Please write out again only the lines from the first one through the line containing "Prezzo e posizione", swapping "usata" for "nuova" and changing nothing else.
Records for this task START
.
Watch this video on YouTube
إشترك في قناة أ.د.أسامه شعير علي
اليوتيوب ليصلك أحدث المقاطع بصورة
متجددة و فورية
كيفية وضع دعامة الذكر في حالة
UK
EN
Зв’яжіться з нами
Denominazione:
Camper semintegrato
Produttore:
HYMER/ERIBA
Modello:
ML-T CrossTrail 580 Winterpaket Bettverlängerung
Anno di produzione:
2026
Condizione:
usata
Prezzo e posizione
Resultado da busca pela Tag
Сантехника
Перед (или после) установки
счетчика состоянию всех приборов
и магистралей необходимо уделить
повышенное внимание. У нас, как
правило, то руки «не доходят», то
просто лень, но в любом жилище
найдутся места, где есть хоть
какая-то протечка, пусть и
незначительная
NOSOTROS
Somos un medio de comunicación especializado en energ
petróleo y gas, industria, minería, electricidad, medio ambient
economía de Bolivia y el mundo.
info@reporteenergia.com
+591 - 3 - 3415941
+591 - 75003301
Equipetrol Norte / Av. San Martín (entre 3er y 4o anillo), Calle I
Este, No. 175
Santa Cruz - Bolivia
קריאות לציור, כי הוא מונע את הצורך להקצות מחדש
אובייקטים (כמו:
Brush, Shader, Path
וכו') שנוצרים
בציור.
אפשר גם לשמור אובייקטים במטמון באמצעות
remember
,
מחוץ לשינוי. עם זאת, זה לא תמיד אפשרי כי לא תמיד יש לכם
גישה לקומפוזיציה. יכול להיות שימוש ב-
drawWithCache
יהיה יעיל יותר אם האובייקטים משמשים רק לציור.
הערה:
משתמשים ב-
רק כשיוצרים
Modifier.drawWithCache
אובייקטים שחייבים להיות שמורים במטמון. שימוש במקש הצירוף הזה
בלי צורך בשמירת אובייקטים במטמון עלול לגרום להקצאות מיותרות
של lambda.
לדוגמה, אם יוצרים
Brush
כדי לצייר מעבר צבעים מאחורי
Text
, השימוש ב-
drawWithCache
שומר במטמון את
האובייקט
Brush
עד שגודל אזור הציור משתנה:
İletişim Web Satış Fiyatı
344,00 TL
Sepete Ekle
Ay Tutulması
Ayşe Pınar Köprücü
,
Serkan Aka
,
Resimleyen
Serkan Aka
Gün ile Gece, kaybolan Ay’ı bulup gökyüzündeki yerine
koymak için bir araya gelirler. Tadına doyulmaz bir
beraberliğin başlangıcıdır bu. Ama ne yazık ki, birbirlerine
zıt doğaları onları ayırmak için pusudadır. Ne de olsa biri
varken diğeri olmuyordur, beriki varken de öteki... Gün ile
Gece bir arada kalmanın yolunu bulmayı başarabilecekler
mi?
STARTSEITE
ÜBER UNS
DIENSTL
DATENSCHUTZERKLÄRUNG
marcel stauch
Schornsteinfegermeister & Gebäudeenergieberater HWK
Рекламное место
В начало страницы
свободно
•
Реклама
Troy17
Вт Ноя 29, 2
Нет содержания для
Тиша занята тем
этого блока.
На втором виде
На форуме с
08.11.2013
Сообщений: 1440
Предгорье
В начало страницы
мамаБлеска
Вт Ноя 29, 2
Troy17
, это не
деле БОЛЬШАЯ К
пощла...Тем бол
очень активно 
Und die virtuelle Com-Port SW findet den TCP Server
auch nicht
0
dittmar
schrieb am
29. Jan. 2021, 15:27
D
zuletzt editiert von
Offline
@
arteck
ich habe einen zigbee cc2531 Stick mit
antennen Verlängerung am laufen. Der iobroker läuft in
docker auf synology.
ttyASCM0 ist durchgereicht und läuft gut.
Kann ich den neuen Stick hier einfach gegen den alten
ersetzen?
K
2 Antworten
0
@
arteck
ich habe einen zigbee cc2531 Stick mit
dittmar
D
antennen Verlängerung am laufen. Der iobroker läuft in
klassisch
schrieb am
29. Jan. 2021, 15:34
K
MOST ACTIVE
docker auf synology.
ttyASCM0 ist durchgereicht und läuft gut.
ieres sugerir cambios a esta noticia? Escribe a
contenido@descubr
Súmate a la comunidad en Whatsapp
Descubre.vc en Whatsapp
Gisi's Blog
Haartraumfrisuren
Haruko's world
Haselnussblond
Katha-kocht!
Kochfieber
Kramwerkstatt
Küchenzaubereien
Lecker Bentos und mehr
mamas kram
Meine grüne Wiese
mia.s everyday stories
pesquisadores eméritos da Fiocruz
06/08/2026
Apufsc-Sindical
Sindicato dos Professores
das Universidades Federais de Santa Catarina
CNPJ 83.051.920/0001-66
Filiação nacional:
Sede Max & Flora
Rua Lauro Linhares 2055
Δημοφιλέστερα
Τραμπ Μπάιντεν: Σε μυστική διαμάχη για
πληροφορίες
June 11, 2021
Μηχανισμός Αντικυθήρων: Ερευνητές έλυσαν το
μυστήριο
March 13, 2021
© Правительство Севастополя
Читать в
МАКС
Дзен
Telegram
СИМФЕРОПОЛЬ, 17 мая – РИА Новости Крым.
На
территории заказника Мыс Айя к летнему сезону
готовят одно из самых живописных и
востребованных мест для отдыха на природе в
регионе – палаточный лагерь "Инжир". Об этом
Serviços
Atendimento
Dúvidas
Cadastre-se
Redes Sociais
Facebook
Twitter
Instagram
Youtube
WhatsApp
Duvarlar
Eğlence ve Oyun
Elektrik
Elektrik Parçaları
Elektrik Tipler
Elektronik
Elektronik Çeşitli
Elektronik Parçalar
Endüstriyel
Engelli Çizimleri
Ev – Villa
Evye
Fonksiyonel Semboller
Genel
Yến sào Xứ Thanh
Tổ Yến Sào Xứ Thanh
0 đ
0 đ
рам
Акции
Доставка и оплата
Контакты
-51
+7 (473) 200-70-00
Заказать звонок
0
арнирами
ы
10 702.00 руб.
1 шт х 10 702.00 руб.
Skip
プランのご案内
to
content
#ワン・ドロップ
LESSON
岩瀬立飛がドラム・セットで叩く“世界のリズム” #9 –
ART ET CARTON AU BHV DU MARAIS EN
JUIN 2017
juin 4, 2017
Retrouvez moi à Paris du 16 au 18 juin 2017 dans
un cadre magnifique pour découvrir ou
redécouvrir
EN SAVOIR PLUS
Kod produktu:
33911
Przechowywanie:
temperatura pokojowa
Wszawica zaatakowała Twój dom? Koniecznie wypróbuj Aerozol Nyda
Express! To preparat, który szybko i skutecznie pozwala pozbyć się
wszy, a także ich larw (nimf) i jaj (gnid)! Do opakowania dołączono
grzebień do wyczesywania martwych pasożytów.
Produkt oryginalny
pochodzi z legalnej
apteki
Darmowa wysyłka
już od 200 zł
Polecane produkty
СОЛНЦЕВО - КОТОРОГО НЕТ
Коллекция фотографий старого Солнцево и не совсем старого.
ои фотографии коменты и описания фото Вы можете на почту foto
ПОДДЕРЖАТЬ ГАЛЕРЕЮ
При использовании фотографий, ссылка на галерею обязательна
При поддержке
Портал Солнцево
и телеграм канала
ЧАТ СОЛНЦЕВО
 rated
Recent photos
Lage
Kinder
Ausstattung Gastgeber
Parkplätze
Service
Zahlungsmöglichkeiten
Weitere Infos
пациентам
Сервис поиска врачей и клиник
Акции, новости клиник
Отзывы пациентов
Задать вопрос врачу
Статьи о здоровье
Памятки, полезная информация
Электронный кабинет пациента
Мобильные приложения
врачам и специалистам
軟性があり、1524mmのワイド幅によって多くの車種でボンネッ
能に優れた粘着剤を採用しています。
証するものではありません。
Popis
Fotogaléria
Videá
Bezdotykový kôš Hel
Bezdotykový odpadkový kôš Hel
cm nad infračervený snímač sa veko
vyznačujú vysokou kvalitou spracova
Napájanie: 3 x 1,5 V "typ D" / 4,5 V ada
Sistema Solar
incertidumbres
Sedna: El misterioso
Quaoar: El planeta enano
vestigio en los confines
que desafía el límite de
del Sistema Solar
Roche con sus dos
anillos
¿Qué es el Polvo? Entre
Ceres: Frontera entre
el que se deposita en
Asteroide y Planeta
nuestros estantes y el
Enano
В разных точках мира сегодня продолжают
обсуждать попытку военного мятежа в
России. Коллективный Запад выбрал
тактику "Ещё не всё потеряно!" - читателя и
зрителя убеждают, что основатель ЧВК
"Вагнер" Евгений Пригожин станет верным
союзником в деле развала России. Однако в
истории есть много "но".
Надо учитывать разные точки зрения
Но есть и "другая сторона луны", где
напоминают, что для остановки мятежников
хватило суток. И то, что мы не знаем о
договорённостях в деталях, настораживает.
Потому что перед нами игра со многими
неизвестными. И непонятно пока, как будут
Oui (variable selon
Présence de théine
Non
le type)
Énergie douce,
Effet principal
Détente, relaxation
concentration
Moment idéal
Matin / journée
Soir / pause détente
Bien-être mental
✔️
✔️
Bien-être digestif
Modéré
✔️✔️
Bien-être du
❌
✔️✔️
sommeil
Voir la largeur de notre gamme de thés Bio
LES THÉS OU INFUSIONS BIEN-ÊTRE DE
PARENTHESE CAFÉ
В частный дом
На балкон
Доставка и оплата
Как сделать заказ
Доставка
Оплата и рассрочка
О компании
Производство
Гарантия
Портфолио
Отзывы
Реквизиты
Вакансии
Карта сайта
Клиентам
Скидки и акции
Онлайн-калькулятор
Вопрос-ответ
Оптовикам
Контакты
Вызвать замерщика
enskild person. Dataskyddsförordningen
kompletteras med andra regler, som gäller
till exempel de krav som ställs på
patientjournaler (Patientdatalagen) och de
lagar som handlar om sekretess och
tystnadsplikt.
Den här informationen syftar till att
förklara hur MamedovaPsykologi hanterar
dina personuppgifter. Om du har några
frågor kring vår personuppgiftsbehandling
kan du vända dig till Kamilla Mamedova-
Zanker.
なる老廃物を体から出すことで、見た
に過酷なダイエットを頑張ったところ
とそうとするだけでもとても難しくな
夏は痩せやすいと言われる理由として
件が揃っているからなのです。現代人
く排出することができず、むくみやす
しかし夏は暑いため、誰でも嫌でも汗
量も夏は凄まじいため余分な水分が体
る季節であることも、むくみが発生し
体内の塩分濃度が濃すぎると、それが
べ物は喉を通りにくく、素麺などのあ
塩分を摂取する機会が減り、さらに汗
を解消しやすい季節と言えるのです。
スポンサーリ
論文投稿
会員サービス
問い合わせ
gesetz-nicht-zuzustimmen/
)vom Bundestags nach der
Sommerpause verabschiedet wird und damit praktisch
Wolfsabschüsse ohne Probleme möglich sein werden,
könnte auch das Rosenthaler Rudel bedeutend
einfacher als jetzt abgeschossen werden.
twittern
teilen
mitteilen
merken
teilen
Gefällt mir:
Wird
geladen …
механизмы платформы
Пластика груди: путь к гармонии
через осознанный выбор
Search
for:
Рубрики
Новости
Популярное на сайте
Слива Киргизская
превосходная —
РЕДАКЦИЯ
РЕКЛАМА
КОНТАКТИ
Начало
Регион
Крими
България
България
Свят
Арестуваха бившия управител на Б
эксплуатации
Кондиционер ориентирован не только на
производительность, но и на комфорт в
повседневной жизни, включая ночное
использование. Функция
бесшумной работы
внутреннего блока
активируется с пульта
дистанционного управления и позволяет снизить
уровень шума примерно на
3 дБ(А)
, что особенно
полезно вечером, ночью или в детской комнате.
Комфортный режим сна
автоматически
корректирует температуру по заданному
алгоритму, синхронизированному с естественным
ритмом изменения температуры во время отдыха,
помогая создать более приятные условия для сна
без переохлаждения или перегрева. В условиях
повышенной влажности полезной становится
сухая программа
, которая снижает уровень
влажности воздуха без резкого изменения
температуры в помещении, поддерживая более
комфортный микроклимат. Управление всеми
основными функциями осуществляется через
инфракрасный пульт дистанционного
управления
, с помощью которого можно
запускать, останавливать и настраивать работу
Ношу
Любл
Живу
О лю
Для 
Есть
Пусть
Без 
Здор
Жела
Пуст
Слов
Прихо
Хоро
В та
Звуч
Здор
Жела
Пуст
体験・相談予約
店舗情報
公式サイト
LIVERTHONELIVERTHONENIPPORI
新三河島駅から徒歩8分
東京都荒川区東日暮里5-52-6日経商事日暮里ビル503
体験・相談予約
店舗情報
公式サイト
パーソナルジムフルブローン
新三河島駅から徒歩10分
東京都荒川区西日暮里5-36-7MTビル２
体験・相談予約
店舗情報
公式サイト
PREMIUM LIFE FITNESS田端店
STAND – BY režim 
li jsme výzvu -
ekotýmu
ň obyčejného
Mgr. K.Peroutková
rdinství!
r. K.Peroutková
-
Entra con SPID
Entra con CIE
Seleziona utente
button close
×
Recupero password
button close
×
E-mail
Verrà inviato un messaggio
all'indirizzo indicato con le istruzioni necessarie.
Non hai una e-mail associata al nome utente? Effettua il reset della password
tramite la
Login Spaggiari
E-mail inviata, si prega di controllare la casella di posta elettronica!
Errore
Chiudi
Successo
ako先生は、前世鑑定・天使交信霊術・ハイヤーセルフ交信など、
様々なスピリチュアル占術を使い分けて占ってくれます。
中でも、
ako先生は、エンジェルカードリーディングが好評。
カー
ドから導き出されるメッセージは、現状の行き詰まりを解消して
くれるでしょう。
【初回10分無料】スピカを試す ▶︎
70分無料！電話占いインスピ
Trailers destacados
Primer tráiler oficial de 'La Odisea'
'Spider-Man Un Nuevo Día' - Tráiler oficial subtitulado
Records for this task END
| Result of the task |
.
Watch this video on YouTube
إشترك في قناة أ.د.أسامه شعير علي
اليوتيوب ليصلك أحدث المقاطع بصورة
متجددة و فورية
كيفية وضع دعامة الذكر في حالة
UK
EN
Зв’яжіться з нами
Denominazione:
Camper semintegrato
Produttore:
HYMER/ERIBA
Modello:
ML-T CrossTrail 580 Winterpaket Bettverlängerung
Anno di produzione:
2026
Condizione:
nuova
Prezzo e posizione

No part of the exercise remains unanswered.